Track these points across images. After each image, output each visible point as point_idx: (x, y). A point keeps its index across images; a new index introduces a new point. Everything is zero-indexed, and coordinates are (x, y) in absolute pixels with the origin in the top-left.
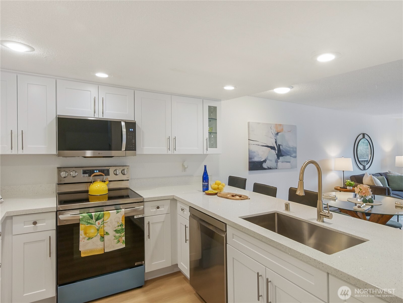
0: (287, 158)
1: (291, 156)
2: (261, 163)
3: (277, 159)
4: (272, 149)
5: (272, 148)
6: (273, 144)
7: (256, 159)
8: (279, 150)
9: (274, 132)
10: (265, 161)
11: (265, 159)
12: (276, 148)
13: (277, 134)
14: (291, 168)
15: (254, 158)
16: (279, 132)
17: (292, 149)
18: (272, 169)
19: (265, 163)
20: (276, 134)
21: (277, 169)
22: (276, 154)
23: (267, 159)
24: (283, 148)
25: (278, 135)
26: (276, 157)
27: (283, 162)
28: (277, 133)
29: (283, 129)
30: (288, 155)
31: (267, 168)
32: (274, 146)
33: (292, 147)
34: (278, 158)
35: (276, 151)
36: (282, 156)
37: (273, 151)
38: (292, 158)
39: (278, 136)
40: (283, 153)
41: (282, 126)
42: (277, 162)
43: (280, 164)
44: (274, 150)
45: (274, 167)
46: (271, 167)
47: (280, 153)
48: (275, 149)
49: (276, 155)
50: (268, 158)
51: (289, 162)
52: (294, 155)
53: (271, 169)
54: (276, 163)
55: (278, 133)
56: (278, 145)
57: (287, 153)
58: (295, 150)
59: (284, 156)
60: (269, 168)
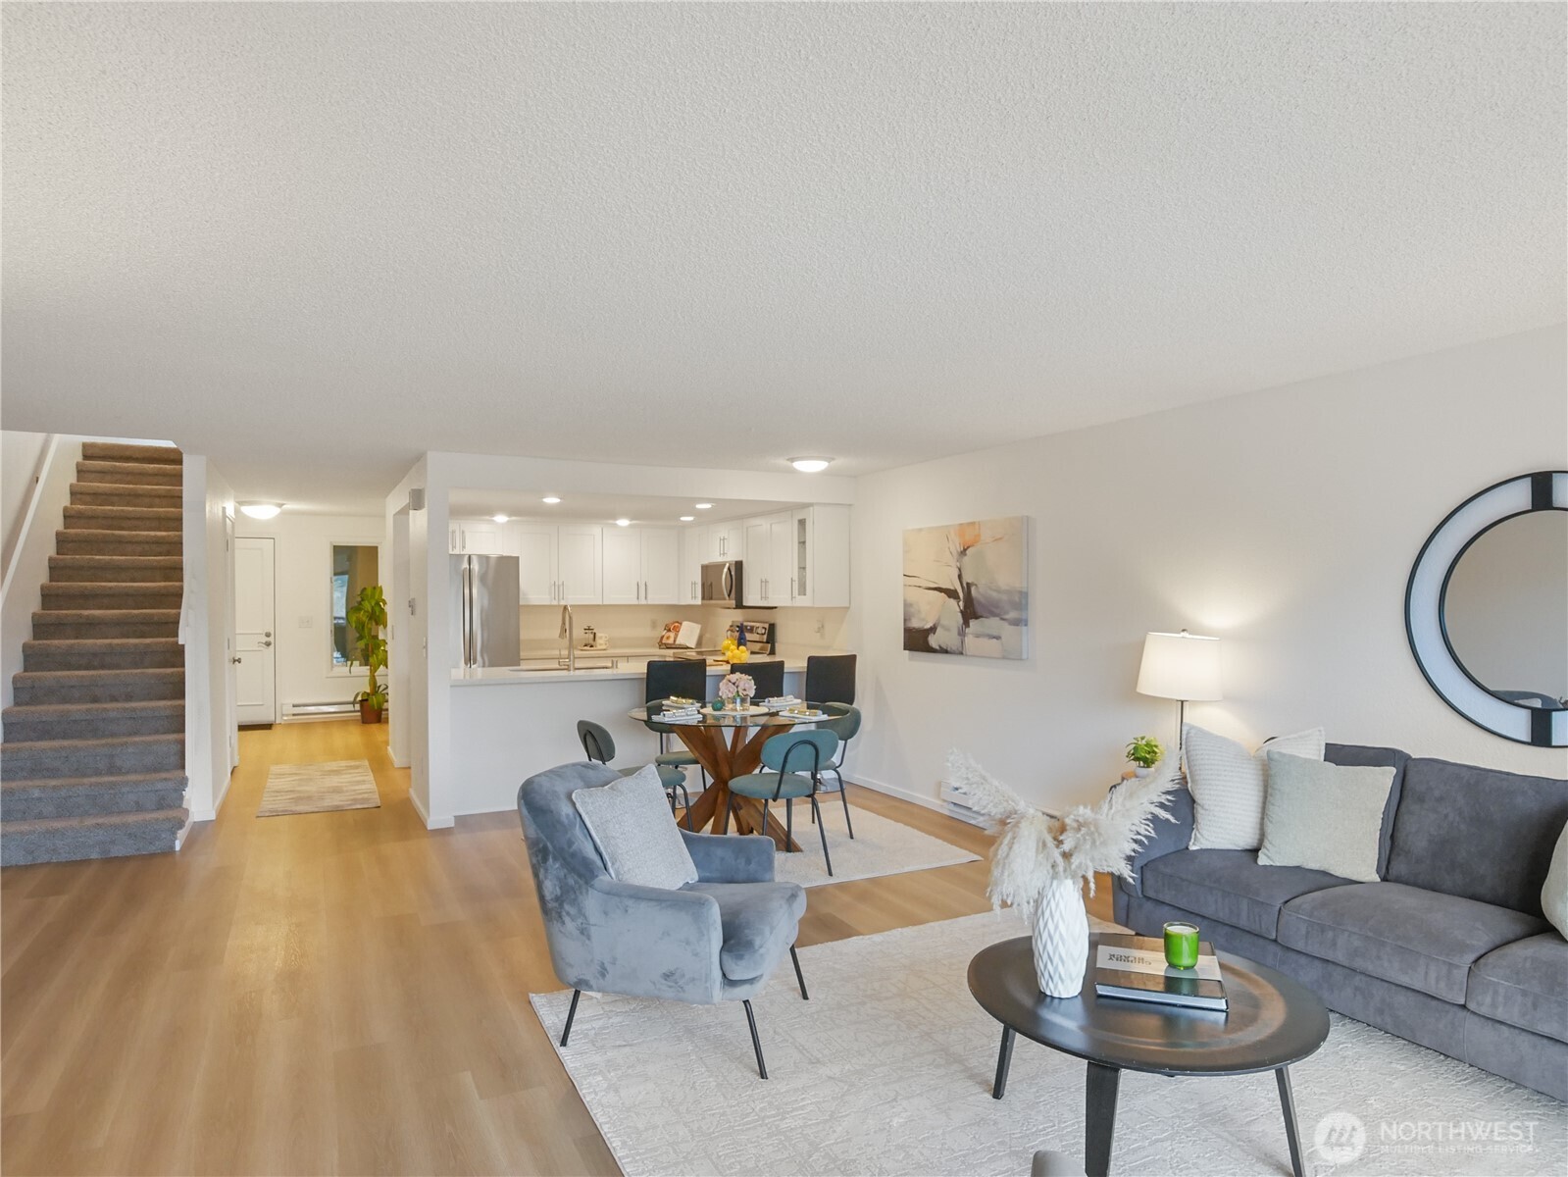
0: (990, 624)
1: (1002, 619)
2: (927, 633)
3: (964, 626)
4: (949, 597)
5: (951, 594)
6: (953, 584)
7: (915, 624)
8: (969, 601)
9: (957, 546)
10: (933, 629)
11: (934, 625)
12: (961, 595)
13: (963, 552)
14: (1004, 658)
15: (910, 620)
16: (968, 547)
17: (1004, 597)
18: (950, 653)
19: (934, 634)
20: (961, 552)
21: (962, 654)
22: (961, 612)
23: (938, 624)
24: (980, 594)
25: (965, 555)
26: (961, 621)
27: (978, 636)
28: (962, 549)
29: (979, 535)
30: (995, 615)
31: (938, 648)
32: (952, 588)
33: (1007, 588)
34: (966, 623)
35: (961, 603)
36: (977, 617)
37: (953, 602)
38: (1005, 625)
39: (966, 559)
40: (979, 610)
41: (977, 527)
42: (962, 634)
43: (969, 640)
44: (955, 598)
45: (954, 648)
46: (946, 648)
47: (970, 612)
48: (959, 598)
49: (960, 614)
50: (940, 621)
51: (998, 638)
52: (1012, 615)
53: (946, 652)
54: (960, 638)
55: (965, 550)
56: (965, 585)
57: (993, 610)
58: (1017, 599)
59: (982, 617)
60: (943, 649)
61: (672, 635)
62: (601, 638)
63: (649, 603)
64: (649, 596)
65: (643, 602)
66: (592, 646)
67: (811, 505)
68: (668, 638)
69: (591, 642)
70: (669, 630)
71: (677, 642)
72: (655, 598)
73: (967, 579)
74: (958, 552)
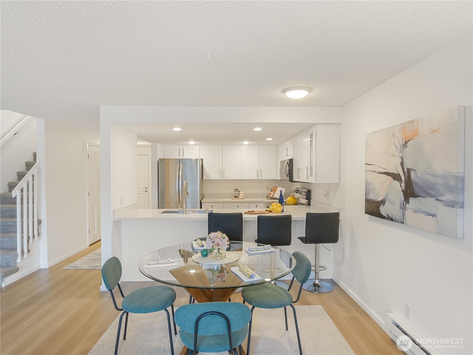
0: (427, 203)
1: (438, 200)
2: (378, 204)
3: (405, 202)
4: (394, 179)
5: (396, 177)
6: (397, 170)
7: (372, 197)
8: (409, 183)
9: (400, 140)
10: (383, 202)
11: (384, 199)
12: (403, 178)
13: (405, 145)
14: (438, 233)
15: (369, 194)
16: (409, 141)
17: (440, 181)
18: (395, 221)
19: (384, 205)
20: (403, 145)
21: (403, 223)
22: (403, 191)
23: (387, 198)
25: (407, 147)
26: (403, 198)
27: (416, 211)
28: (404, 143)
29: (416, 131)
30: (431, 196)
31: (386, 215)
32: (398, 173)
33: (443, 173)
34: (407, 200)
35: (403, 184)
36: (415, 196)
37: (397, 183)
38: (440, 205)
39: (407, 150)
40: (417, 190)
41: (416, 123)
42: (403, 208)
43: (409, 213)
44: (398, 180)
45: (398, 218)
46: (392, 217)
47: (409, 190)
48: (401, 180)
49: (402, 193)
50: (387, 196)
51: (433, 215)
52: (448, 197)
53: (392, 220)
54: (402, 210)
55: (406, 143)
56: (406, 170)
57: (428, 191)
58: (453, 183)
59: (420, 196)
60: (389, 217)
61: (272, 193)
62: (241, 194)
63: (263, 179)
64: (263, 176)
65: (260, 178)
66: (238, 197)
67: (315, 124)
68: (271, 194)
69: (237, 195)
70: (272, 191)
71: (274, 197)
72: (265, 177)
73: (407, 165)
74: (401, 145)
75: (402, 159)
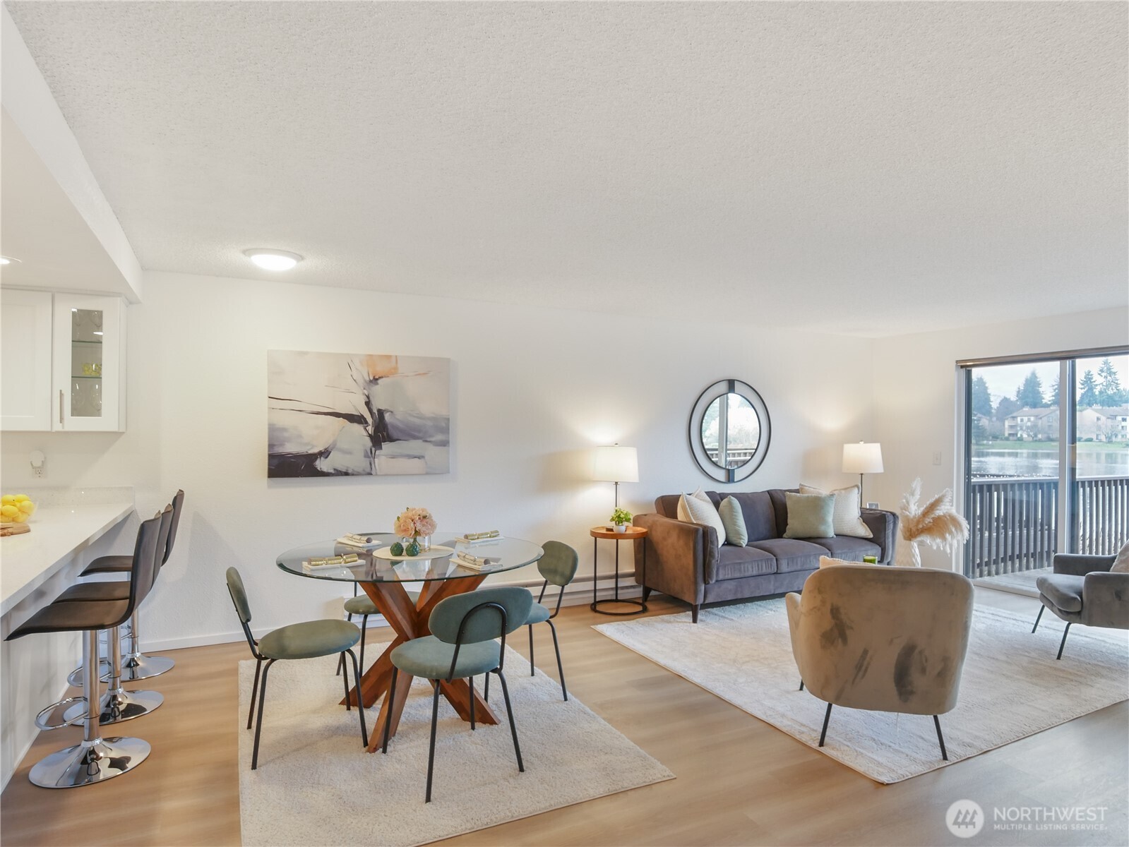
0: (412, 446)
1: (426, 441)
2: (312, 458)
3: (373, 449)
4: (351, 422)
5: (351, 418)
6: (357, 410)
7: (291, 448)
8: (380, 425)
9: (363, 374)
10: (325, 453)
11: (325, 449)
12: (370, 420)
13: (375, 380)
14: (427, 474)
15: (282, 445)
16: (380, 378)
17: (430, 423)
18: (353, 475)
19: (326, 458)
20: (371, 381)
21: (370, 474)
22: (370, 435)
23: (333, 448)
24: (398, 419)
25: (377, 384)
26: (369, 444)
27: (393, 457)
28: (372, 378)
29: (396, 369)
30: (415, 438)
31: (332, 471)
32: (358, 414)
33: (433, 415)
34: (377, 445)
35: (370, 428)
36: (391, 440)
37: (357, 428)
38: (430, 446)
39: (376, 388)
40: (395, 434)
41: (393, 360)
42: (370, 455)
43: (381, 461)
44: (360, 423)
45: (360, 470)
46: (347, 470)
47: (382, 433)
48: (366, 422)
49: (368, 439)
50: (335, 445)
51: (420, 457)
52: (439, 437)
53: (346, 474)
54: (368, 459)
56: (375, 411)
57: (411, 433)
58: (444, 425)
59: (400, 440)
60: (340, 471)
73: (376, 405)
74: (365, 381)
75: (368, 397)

::::::

Exercise directions: Please transcribe the whole listing above exactly, with the images left out.

Task solution:
Track these points across images. After each image, output each visible point as point_idx: (x, y). A point keeps its index across images; a new index introduces a new point. Everything is zero-indexed, and coordinates are (x, y) in absolute pixels with the origin in the top-left.
0: (287, 158)
1: (291, 156)
2: (261, 163)
3: (277, 159)
4: (272, 149)
5: (272, 148)
6: (273, 144)
7: (256, 159)
8: (279, 150)
9: (274, 132)
10: (265, 161)
11: (265, 159)
12: (276, 148)
13: (277, 134)
14: (291, 168)
15: (254, 158)
16: (279, 132)
17: (292, 149)
18: (272, 169)
19: (265, 163)
20: (276, 134)
21: (277, 169)
22: (276, 154)
23: (267, 159)
24: (283, 148)
25: (278, 135)
26: (276, 157)
27: (283, 162)
28: (277, 133)
29: (283, 129)
30: (288, 155)
31: (267, 168)
32: (274, 146)
33: (292, 147)
34: (278, 158)
35: (276, 151)
36: (282, 156)
37: (273, 151)
38: (292, 158)
39: (278, 136)
40: (283, 153)
41: (282, 126)
42: (277, 162)
43: (280, 164)
44: (274, 150)
45: (274, 167)
46: (271, 167)
47: (280, 153)
48: (275, 149)
49: (276, 155)
50: (268, 158)
51: (289, 162)
52: (294, 155)
53: (271, 169)
54: (276, 163)
55: (278, 133)
56: (278, 145)
57: (287, 153)
58: (295, 150)
59: (284, 156)
60: (269, 168)
0: (990, 624)
1: (1002, 619)
2: (927, 633)
3: (964, 626)
4: (949, 597)
5: (951, 594)
6: (953, 584)
7: (915, 624)
8: (969, 601)
9: (957, 546)
10: (933, 629)
11: (934, 625)
12: (961, 595)
13: (963, 552)
14: (1004, 658)
15: (910, 620)
16: (968, 547)
17: (1004, 597)
18: (950, 653)
19: (934, 634)
20: (961, 552)
21: (962, 654)
22: (961, 612)
23: (938, 624)
24: (980, 594)
25: (965, 555)
26: (961, 621)
27: (978, 636)
28: (962, 549)
29: (979, 535)
30: (995, 615)
31: (938, 648)
32: (952, 588)
33: (1007, 588)
34: (966, 623)
35: (961, 603)
36: (977, 617)
37: (953, 602)
38: (1005, 625)
39: (966, 559)
40: (979, 610)
41: (977, 527)
42: (962, 634)
43: (969, 640)
44: (955, 598)
45: (954, 648)
46: (946, 648)
47: (970, 612)
48: (959, 598)
49: (960, 614)
50: (940, 621)
51: (998, 638)
52: (1012, 615)
53: (946, 652)
54: (960, 638)
55: (965, 550)
56: (965, 585)
57: (993, 610)
58: (1017, 599)
59: (982, 617)
60: (943, 649)
61: (672, 635)
62: (601, 638)
63: (649, 603)
64: (649, 596)
65: (643, 602)
66: (592, 646)
67: (811, 505)
68: (668, 638)
69: (591, 642)
70: (669, 630)
71: (677, 642)
72: (655, 598)
73: (967, 579)
74: (958, 552)
0: (427, 203)
1: (438, 200)
2: (378, 204)
3: (405, 202)
4: (394, 179)
5: (396, 177)
6: (397, 170)
7: (372, 197)
8: (409, 183)
9: (400, 140)
10: (383, 202)
11: (384, 199)
12: (403, 178)
13: (405, 145)
14: (438, 233)
15: (369, 194)
16: (409, 141)
17: (440, 181)
18: (395, 221)
19: (384, 205)
20: (403, 145)
21: (403, 223)
22: (403, 191)
23: (387, 198)
25: (407, 147)
26: (403, 198)
27: (416, 211)
28: (404, 143)
29: (416, 131)
30: (431, 196)
31: (386, 215)
32: (398, 173)
33: (443, 173)
34: (407, 200)
35: (403, 184)
36: (415, 196)
37: (397, 183)
38: (440, 205)
39: (407, 150)
40: (417, 190)
41: (416, 123)
42: (403, 208)
43: (409, 213)
44: (398, 180)
45: (398, 218)
46: (392, 217)
47: (409, 190)
48: (401, 180)
49: (402, 193)
50: (387, 196)
51: (433, 215)
52: (448, 197)
53: (392, 220)
54: (402, 210)
55: (406, 143)
56: (406, 170)
57: (428, 191)
58: (453, 183)
59: (420, 196)
60: (389, 217)
61: (272, 193)
62: (241, 194)
63: (263, 179)
64: (263, 176)
65: (260, 178)
66: (238, 197)
67: (315, 124)
68: (271, 194)
69: (237, 195)
70: (272, 191)
71: (274, 197)
72: (265, 177)
73: (407, 165)
74: (401, 145)
75: (402, 159)
0: (412, 446)
1: (426, 441)
2: (312, 458)
3: (373, 449)
4: (351, 422)
5: (351, 418)
6: (357, 410)
7: (291, 448)
8: (380, 425)
9: (363, 374)
10: (325, 453)
11: (325, 449)
12: (370, 420)
13: (375, 380)
14: (427, 474)
15: (282, 445)
16: (380, 378)
17: (430, 423)
18: (353, 475)
19: (326, 458)
20: (371, 381)
21: (370, 474)
22: (370, 435)
23: (333, 448)
24: (398, 419)
25: (377, 384)
26: (369, 444)
27: (393, 457)
28: (372, 378)
29: (396, 369)
30: (415, 438)
31: (332, 471)
32: (358, 414)
33: (433, 415)
34: (377, 445)
35: (370, 428)
36: (391, 440)
37: (357, 428)
38: (430, 446)
39: (376, 388)
40: (395, 434)
41: (393, 360)
42: (370, 455)
43: (381, 461)
44: (360, 423)
45: (360, 470)
46: (347, 470)
47: (382, 433)
48: (366, 422)
49: (368, 439)
50: (335, 445)
51: (420, 457)
52: (439, 437)
53: (346, 474)
54: (368, 459)
56: (375, 411)
57: (411, 433)
58: (444, 425)
59: (400, 440)
60: (340, 471)
73: (376, 405)
74: (365, 381)
75: (368, 397)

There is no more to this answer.